В тот же день в шесть часов Агнесс отправилась наверх, чтобы узнать, что заключалось в послании мистера Питта. Пошел снег, и маленькие снежинки, покрывшие землю, скрыли все следы грязи и опасности, которые таил в себе город. Теодор отправился в библиотеку, чтобы приятно провести время наедине с графином портвейна. Когда Агнесс вошла в комнату, там царил полумрак, и книжные полки и бархатные шторы терялись в тени. В камине горел яркий огонь, загороженный двумя железными решетками с лапами львов. Свет от серебряного канделябра освещал круглый стол в центре комнаты, на котором были разбросаны рисунки гравировок и другие бумаги. Гравировки предназначались для античных урн и саркофагов. Теодор изучал их с помощью лупы с рукояткой, украшенной затейливой резьбой, делая заметки на листе бумаги, лежащем рядом. Услышав шаги, он поднял голову и с минуту смотрел, как показалось Агнесс, блуждающими пустыми глазами. Он почесал парик, неуверенно поднял стакан и отпил глоток портвейна, так, словно голова его была занята чем-то совсем другим.
— Я пришла, сэр, — сказала Агнесс, — потому что мистер Мэттью сообщил, что пришло письмо и вы хотели меня видеть по этому поводу.
— Письмо, — эхом откликнулся Теодор. Он поставил стакан, легонько рыгнул и начал рыться в бумагах, разбросанных по столу. — Да-да, действительно. Мистер Питт прислал письмо, его доставил один из его помощников.
— Надеюсь, новости хорошие?
Он задумчиво кивнул:
— Довольно многообещающие. На большее я не мог и надеяться в подобных обстоятельствах. Мистер Питт сообщает, что он узнал, кто украл чашу для охлаждения вина. Она все еще в целости и сохранности и будет возвращена, если мы уплатим требуемую сумму.
— А сумма разумная?
Теодор пожевал губами с таким видом, будто ему на язык попало что-то горькое и опустил глаза на лежащую перед ним гравировку: подсвечник в форме коринфской колонны.
— Если я не заплачу, чашу расплавят, и тогда вся работа пропадет, а серебро нельзя будет найти, — сказал он. — Питту не свойственно угрожать, он точно знает, что делает.
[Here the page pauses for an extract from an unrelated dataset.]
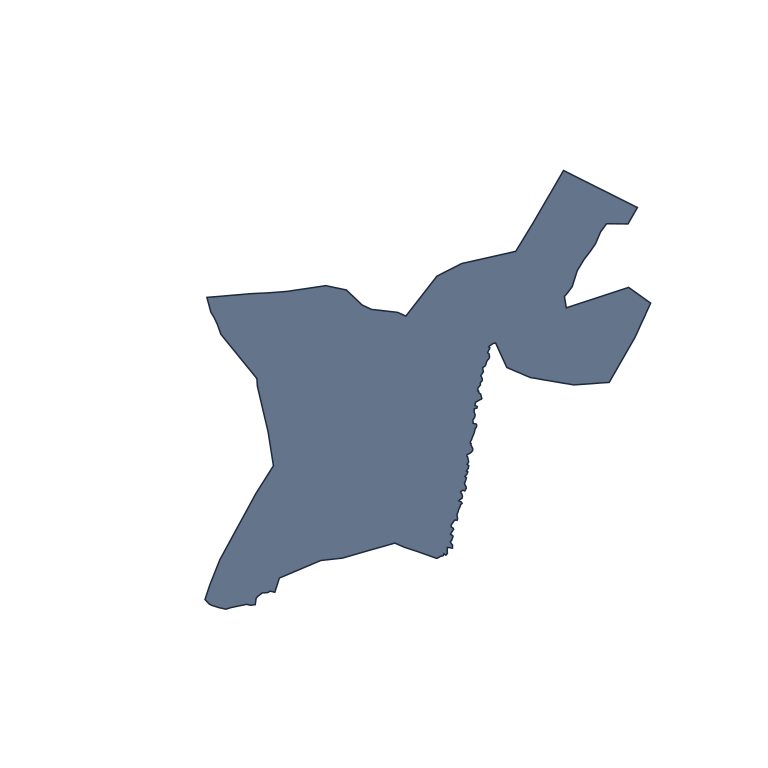 the district of Santa Cruz Tayata, Oaxaca, Mexico, rotated 29°
{"feature_id": "50627088B22135699876019", "entity_name": "Santa Cruz Tayata", "entity_type": "district", "adm_level": 2, "iso_a3": "MEX", "parent_name": "Mexico", "parent_adm1": "Oaxaca", "projection": "robinson", "projection_center": [-97.56, 17.376], "detail": "fine", "context": "isolated", "style": "filled", "palette": "slate", "viewbox_px": 768, "rotation_deg": 29, "n_neighbors": 0, "source": "geoboundaries", "source_scale": "gbopen_adm2", "svg_char_len": 3182}
<svg xmlns="http://www.w3.org/2000/svg" viewBox="0 0 768 768"><g transform="rotate(29 384 384)"><path d="M550.4,292.8L557.7,288.1L562.0,285.3L565.7,282.9L569.5,280.4L572.9,278.1L578.9,274.3L580.2,273.4L580.3,267.0L580.8,230.6L580.9,224.7L580.9,221.1L580.8,219.7L580.4,214.1L579.9,208.4L579.8,207.2L579.4,201.0L579.0,195.9L578.9,195.6L578.0,184.0L574.4,183.6L551.1,180.9L506.5,229.0L499.4,220.0L500.4,215.1L501.4,207.5L498.1,191.3L498.6,178.1L500.1,168.2L501.0,158.7L499.7,146.0L501.0,135.9L519.8,125.7L520.1,106.8L513.9,107.1L490.7,108.0L483.1,108.3L479.3,108.5L472.9,108.8L464.6,109.1L458.8,109.4L437.5,110.2L437.0,137.6L436.9,139.4L436.3,170.7L434.9,204.1L393.6,240.9L383.3,256.1L378.0,264.0L376.0,276.8L371.9,303.1L370.2,314.0L361.3,314.7L346.7,320.7L336.9,324.8L326.5,325.5L305.5,320.0L285.4,326.2L271.7,336.7L259.9,345.7L255.3,349.3L249.2,353.4L237.6,361.0L224.9,368.8L187.1,394.1L197.7,405.1L203.3,408.3L206.1,410.3L209.9,413.1L217.2,419.6L270.2,440.9L274.3,447.3L303.5,479.5L306.2,482.5L309.7,487.0L326.9,509.1L326.3,520.5L325.4,535.8L325.0,542.4L325.1,549.7L325.6,617.3L329.1,644.5L331.9,659.3L337.8,661.2L340.8,661.1L345.7,660.1L347.4,659.8L354.9,657.6L358.5,653.8L370.7,643.3L374.4,642.3L378.4,639.4L376.1,633.6L376.5,631.1L378.8,625.7L383.2,623.0L385.0,620.3L389.5,619.1L386.6,604.5L386.9,604.0L402.1,584.6L410.9,573.3L414.3,569.0L427.0,560.0L432.0,556.5L453.2,535.2L461.9,526.6L470.6,517.9L481.0,516.9L495.2,514.2L514.6,511.0L515.6,509.8L516.9,507.5L519.1,505.3L518.7,503.4L521.1,503.7L521.6,501.5L519.9,498.8L518.7,496.1L523.5,494.4L522.0,491.6L520.2,491.0L518.4,489.6L519.1,488.0L518.8,487.4L518.3,483.8L517.5,483.2L514.9,483.2L515.3,477.8L515.4,477.3L514.5,476.6L512.0,476.3L511.1,474.9L511.8,468.8L512.9,468.3L514.0,467.8L513.8,466.3L511.2,463.0L510.8,460.1L510.5,458.9L510.2,458.0L510.0,454.4L509.5,452.7L510.2,450.4L508.7,449.7L506.0,449.9L506.4,448.2L507.7,446.2L507.1,444.2L505.6,442.6L503.2,441.3L504.3,438.7L506.5,438.4L506.5,435.3L505.5,433.9L503.6,433.0L502.3,431.3L502.6,430.9L501.6,426.0L499.6,425.7L500.3,422.4L499.9,420.2L498.3,420.2L498.6,416.8L497.7,414.3L495.6,414.0L495.9,411.6L495.6,410.9L492.5,407.2L491.4,407.0L490.9,405.7L492.3,403.6L493.5,401.3L493.8,399.0L492.8,397.3L489.7,395.3L489.0,393.8L488.0,393.8L487.5,392.3L487.6,390.3L487.0,387.4L487.1,386.7L486.9,386.0L486.6,383.0L485.5,379.1L485.7,376.8L485.0,374.9L484.1,374.3L481.0,375.2L479.2,372.3L479.5,369.3L478.7,366.8L476.3,364.7L475.0,361.9L476.9,360.1L476.6,358.5L473.8,358.6L473.0,355.5L475.7,351.0L476.5,350.2L476.6,349.1L475.5,348.2L473.5,346.0L471.2,345.6L470.1,344.2L469.4,344.6L468.1,342.2L468.8,338.1L467.6,336.0L468.3,333.6L467.6,331.9L464.7,329.8L464.8,326.4L465.1,325.3L464.6,324.6L463.6,323.5L462.4,321.7L463.5,319.7L463.7,317.9L463.0,314.8L462.9,313.2L463.4,311.5L463.5,309.9L462.2,307.7L461.1,306.6L460.2,306.6L459.4,306.3L459.2,303.2L459.4,302.3L459.0,301.0L457.7,300.9L457.7,299.8L459.1,297.2L459.7,295.7L461.8,294.1L462.8,294.8L468.3,298.9L475.9,304.5L483.4,310.0L489.4,309.4L495.5,308.8L498.6,308.4L501.4,308.2L508.9,307.4L515.3,305.1L517.4,304.4L519.8,303.6L530.0,300.0L540.6,296.3L545.2,294.6L550.4,292.8Z" fill="#64748b" stroke="#1e293b" stroke-width="1.5"/></g></svg>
Помнится, я уже говорил вам, что дело наше далеко не такое прочное, как раньше. Такая потеря может окончиться для меня долговой ямой.
По тону Теодора Агнесс могла с уверенностью сказать, что он утонул в жалости к самому себе, чему явно способствовал выпитый портвейн. Разве она сама совсем недавно не выяснила, к чему может привести лишний стаканчик вина? Однако гравировка на подсвечнике напомнила Агнесс о подносе, который разглядывал Уильямс. Если Теодор прибегает к уходу от налогов, тогда потеря не так уж велика, как он хочет показать. В сумму, которую он возьмет с Грея за чашу для охлаждения вина, будет включен и налог, то есть дополнительные тридцать фунтов. Предположим, что чаша никогда не проверялась в Зале золотых дел мастеров, тогда эта сумма попадает прямиком в карман Теодора.